Meet the SuperGrid
By STUART F. BROWN

(FORTUNE Magazine) –  

Wouldn't it be great if in 30 years or so America could have a reliable supply of electricity generated by methods that don't contribute to global warming? And that use no imported fuels? For years this thought has loomed large in the mind of Chauncey Starr, a physicist who has been pondering energy problems for seven decades. He was present at the birth of nuclear power when he worked on the Manhattan Project during World War II. Now 93, Starr is president emeritus of the Electric Power Research Institute in Palo Alto, the electric industry's collaborative R&D operation he founded in 1973. His big idea is a power-generating and distribution system called the SuperGrid, which he thinks we should get to work on soon so all the pieces will be in place when they are needed.

The SuperGrid concept revolves around building a network of air-cooled nuclear power plants--today's nukes are water-cooled--that would be located underground for safety and security. With even some environmentalists now concluding that nuclear power looks rather green compared with the CO2-spewing coal that currently fuels more than half of the nation's appetite for electricity, building new nukes no longer seems a total pipe dream. (Critics point out that, unless heavily subsidized by taxpayer dollars, nukes remain prohibitively expensive.) Here's the really audacious part of the SuperGrid: Its power plants would be spaced about every 100 miles along a transcontinental "spine" of long-distance superconducting cables routed through tunnels. Unlike today's electrical grid, which evolved haphazardly as the nation grew, these cables would allow large dollops of juice to be moved efficiently around the U.S. as needed. And air-cooling eliminates the need to locate nukes near rivers or the sea. "The whole nuclear plant, including the permanent storage of its spent fuel, can be kept in an underground vault," says Starr.

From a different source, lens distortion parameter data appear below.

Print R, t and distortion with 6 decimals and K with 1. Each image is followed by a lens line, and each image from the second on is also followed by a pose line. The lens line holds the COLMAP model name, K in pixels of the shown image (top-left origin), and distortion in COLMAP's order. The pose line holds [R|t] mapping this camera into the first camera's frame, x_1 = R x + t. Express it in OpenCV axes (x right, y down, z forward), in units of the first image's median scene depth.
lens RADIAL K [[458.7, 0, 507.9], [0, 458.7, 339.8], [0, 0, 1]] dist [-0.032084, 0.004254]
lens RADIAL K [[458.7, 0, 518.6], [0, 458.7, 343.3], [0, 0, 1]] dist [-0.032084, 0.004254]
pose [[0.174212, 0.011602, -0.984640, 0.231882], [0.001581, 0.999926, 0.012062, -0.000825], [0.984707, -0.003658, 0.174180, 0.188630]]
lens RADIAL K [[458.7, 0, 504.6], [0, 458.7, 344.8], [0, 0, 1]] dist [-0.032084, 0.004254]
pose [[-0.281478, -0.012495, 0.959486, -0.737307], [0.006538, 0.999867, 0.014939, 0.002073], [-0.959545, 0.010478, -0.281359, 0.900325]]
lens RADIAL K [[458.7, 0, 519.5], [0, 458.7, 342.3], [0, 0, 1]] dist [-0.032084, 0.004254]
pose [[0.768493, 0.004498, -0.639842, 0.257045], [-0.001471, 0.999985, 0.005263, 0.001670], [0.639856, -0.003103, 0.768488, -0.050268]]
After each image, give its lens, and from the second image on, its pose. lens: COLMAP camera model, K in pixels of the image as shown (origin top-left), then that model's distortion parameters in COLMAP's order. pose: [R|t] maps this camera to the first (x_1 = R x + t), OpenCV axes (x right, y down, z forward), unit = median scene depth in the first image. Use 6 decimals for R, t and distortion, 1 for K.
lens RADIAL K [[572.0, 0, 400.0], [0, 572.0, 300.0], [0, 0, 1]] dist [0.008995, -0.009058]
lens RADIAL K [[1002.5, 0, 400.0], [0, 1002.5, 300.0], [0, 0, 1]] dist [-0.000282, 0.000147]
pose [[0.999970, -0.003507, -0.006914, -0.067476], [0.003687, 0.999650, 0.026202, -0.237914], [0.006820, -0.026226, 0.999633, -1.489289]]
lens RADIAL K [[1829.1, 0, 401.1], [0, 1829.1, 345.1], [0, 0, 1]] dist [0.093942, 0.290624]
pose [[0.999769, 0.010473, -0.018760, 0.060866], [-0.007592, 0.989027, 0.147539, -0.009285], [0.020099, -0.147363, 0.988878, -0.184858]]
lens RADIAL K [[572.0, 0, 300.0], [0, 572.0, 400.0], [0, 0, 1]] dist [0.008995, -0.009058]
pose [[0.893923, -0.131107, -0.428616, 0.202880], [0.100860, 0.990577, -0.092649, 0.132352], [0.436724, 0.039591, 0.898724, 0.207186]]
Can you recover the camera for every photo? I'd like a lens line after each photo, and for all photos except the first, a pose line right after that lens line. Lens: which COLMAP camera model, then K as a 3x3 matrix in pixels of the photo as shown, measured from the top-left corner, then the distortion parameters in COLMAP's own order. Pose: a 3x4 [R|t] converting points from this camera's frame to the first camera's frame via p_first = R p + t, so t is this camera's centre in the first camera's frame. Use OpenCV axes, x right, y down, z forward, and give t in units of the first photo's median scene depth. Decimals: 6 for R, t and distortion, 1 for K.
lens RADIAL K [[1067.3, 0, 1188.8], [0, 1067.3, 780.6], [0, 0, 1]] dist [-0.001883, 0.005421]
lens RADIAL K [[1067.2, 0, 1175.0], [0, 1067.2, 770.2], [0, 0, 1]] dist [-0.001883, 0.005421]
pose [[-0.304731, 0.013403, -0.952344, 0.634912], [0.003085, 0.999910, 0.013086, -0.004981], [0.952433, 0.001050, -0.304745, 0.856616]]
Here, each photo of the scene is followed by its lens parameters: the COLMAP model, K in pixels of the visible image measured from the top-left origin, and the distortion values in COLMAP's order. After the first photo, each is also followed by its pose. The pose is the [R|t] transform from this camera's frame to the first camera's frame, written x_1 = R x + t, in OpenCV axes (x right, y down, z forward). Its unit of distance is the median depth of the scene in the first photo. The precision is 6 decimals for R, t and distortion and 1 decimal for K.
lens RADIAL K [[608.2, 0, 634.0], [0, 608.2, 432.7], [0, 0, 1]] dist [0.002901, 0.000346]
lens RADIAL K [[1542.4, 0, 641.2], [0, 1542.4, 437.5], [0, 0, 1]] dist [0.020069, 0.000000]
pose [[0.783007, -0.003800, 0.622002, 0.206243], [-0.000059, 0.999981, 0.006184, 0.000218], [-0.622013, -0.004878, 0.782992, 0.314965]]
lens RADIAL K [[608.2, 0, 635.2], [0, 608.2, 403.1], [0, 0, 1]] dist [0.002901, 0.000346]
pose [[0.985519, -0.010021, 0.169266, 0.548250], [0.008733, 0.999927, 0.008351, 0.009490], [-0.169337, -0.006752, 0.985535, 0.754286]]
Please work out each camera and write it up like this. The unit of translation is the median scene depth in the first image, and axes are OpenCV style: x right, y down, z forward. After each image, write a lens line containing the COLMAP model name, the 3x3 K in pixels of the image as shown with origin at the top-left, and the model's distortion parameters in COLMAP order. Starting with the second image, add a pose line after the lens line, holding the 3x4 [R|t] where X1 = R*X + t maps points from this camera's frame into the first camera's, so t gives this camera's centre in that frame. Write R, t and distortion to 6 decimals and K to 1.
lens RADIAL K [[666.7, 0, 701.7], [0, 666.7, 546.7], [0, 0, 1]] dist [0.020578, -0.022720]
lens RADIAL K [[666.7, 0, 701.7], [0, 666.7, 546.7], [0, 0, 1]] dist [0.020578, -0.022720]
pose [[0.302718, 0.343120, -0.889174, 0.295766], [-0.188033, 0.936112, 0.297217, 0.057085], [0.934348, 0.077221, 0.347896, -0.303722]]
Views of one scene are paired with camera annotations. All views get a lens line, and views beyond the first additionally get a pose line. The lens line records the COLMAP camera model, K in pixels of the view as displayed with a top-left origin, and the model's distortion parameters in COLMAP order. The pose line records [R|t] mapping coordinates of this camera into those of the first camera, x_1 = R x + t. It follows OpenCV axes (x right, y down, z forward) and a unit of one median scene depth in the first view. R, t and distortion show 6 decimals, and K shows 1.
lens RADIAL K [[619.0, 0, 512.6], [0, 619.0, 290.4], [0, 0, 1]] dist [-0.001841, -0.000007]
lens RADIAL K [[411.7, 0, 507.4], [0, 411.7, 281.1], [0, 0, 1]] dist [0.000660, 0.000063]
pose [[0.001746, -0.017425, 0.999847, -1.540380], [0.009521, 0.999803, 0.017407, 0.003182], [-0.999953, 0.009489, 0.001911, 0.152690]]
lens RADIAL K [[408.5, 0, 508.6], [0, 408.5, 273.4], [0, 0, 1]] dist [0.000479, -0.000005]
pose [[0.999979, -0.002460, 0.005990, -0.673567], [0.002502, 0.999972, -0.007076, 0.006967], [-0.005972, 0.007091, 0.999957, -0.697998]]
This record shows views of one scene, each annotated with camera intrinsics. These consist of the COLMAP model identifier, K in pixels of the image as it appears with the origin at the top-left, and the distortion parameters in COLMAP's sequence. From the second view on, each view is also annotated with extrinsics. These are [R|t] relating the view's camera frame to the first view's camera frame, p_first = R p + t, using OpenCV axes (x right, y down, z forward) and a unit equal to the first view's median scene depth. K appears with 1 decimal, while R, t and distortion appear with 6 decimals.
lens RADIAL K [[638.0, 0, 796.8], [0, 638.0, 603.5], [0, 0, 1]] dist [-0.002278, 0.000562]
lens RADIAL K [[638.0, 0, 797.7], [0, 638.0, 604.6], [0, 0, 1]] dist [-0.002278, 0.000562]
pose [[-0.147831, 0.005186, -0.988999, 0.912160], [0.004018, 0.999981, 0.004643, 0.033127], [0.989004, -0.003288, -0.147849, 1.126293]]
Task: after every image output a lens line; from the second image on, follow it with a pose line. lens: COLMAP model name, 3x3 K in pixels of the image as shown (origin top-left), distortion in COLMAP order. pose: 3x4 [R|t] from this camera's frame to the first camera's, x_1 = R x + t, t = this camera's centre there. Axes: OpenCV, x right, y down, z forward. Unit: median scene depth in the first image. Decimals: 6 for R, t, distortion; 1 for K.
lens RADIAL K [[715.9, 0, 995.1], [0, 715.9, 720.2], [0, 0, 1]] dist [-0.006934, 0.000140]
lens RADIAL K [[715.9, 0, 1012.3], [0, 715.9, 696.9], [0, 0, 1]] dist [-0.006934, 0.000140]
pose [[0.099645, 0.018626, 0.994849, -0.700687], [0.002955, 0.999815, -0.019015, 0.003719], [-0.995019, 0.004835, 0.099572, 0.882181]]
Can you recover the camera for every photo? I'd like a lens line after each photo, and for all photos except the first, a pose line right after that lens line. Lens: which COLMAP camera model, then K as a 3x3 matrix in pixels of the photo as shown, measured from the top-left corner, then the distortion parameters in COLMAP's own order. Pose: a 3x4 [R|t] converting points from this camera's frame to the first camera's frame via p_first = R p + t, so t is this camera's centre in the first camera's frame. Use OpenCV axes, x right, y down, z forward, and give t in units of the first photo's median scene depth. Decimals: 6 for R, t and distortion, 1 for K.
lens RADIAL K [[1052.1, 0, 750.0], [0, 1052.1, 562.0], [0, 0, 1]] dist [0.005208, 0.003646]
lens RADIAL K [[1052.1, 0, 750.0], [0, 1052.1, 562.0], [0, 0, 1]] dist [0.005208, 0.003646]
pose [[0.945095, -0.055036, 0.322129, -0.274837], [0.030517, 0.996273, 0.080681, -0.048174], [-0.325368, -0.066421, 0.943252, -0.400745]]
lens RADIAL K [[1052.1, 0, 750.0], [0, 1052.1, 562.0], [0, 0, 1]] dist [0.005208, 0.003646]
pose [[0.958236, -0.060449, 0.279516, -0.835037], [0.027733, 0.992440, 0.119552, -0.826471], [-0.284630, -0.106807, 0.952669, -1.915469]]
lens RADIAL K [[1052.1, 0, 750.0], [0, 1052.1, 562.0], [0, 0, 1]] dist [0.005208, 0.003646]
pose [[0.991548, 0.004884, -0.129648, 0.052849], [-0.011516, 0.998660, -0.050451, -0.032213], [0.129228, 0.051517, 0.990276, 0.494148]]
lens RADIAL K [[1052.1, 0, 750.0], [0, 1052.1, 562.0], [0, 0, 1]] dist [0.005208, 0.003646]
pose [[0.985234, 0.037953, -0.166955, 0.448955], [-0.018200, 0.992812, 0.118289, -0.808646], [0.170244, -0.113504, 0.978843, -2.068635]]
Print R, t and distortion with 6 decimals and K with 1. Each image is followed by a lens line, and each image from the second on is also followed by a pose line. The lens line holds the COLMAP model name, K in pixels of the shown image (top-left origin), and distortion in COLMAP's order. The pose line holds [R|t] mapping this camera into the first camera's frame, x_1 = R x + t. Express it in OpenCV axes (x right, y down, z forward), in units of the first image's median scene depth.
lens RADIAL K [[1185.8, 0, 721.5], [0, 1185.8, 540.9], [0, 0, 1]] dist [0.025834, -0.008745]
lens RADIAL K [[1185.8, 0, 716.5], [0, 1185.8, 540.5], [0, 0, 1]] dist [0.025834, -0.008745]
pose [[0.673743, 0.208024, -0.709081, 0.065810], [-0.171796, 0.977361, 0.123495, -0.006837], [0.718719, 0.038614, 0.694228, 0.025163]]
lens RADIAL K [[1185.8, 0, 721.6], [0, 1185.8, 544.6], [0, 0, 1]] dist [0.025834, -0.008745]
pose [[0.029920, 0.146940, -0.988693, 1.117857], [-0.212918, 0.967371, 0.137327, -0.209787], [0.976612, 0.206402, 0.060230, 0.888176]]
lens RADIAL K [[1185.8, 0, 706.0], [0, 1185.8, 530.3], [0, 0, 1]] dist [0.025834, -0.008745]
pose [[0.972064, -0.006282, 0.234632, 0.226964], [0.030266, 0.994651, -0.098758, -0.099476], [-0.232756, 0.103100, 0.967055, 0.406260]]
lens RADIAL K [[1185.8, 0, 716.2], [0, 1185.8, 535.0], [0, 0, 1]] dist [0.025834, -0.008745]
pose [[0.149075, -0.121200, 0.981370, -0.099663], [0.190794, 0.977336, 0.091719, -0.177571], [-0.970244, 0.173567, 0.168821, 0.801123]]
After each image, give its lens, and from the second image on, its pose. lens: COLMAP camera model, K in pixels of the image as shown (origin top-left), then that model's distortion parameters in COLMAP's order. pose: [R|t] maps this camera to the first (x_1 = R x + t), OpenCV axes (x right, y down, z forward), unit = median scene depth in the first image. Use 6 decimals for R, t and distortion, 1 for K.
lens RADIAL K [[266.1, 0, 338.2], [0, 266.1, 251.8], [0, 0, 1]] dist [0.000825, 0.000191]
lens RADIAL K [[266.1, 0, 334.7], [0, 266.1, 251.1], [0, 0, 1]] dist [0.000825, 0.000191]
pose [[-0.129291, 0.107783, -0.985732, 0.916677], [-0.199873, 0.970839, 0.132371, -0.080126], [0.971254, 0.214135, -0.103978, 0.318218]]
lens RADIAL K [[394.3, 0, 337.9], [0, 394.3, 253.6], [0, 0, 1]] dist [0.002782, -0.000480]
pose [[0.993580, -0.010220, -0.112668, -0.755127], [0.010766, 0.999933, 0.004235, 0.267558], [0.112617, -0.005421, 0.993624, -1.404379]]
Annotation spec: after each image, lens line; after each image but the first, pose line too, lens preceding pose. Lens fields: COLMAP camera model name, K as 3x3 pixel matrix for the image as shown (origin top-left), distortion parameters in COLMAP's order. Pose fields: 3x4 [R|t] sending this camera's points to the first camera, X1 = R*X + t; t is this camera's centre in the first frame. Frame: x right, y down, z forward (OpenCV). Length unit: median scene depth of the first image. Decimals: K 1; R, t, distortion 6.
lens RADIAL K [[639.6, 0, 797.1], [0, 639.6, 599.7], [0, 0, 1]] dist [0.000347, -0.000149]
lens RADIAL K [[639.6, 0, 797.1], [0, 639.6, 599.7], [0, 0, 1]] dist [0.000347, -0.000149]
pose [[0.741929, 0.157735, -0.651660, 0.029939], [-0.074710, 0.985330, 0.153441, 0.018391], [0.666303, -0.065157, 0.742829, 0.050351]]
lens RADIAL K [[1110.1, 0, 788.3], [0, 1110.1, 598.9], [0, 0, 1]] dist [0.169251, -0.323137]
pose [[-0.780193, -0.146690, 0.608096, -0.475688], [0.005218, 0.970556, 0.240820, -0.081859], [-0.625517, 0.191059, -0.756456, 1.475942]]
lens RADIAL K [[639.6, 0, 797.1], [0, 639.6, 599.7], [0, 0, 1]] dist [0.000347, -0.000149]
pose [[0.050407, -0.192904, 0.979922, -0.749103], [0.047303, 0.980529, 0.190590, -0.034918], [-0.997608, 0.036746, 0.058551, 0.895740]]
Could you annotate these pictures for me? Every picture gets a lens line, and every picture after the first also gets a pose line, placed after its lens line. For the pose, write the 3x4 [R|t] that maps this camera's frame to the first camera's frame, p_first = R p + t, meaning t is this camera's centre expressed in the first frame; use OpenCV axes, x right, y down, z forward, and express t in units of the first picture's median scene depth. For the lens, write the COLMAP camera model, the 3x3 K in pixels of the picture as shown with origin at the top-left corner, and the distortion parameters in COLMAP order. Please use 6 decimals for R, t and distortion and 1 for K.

Superconductivity is a wondrous property that allows certain materials to conduct electricity without resistance or losses, which are the major shortcomings of conventional electrical cables. The bad news is that the materials need to be chilled to ultralow temperatures in order to superconduct; we're talking temperatures down in the range of liquid hydrogen, which at --423° F is only 36 degrees above absolute zero. But Starr sees a way to make all this happen. By using some of the electricity from the nuke plants to electrolyze water into its hydrogen and oxygen constituents, and then compressing the hydrogen into liquid form, the SuperGrid could produce the chilling agent its cables need.

And speaking of hydrogen, some people think we could build an entire economy that runs on the stuff. At the points along the grid where the superconducting cables offload electricity into local distribution systems, hydrogen would be available to run fuel cells that power vehicles, or whatever. Thus the SuperGrid would serve as the foundation for a hydrogen infrastructure that is now lacking.

Starr thinks it would take three decades or so to ready the SuperGrid to take over from the existing patchwork grid--by then, if the current 2% annual growth rate in electricity demand continues, as it's expected to, the nation's electricity needs will have nearly doubled. "SuperGrid packages together things that have already been demonstrated on a small scale," he says. "It pushes the limits of our engineering experience, but not our science." A brand-new transcontinental power grid would be a daunting construction project, to put it mildly. But Starr really believes it is possible, comparing it to another big infrastructure project he remembers: the construction of the Interstate Highway System.